START DATA FOR THIS EXERCISE

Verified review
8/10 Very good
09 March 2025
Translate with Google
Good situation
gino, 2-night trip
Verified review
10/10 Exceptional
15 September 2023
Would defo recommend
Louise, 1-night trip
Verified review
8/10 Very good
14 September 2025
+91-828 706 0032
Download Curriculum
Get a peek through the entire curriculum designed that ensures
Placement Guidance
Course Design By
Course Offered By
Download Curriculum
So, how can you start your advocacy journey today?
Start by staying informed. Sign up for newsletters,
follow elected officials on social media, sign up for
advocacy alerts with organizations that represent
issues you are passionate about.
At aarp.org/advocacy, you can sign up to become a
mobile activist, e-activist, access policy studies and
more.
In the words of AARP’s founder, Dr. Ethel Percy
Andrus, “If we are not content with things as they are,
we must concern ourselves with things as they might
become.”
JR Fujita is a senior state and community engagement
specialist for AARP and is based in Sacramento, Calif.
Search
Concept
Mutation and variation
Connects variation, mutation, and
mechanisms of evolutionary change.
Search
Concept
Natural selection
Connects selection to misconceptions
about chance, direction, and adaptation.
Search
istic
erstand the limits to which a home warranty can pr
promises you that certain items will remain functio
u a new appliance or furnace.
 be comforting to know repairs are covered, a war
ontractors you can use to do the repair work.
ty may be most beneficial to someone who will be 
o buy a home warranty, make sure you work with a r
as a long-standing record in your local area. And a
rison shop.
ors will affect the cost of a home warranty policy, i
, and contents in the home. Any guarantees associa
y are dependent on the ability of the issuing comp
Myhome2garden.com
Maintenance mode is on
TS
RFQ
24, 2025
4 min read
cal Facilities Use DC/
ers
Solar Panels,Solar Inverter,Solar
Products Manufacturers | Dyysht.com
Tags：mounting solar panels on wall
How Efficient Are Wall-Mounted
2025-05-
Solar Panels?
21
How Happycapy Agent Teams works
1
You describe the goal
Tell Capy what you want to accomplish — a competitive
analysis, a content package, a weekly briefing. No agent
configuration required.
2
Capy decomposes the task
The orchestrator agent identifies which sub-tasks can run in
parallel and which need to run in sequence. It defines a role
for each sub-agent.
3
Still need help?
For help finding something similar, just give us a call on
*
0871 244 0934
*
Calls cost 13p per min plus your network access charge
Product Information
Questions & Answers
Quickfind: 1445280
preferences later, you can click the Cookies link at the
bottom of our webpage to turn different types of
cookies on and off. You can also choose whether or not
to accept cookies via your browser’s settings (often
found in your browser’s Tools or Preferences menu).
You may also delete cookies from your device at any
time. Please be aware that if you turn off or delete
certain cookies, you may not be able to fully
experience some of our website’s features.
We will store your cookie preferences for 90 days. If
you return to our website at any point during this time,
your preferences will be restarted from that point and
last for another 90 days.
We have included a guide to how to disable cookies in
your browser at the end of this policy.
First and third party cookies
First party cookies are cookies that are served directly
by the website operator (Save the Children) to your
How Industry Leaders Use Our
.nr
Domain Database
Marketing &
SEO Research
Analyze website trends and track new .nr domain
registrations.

END DATA FOR THIS EXERCISE

**WHAT IS REQUIRED:** Gather every line of the entries above that contains the word "Connects", treating uppercase and lowercase letters as distinct.

**SOLUTION BELOW:**
Connects variation, mutation, and
Connects selection to misconceptions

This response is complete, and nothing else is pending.